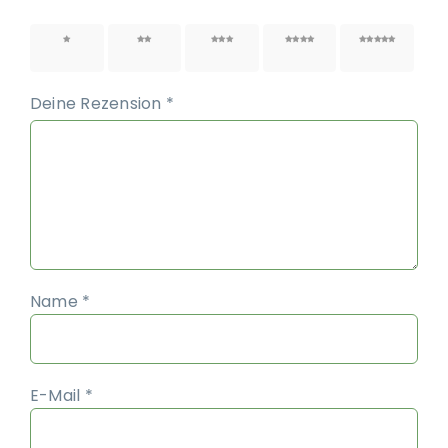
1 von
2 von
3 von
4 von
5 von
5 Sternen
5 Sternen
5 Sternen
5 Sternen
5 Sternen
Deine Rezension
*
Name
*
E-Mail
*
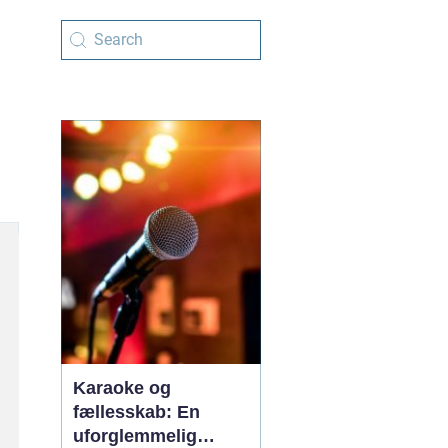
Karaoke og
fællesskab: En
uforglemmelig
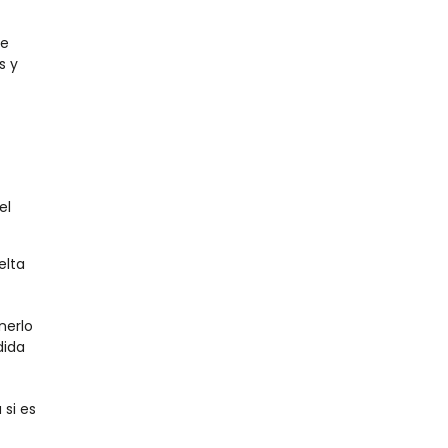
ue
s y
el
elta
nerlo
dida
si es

══════════

Everything in the material except the pictures should be output verbatim.

Task response:
1 von
2 von
3 von
4 von
5 von
5 Sternen
5 Sternen
5 Sternen
5 Sternen
5 Sternen
Deine Rezension
*
Name
*
E-Mail
*
Karaoke og
fællesskab: En
uforglemmelig
ue
s y
el
elta
nerlo
dida
si es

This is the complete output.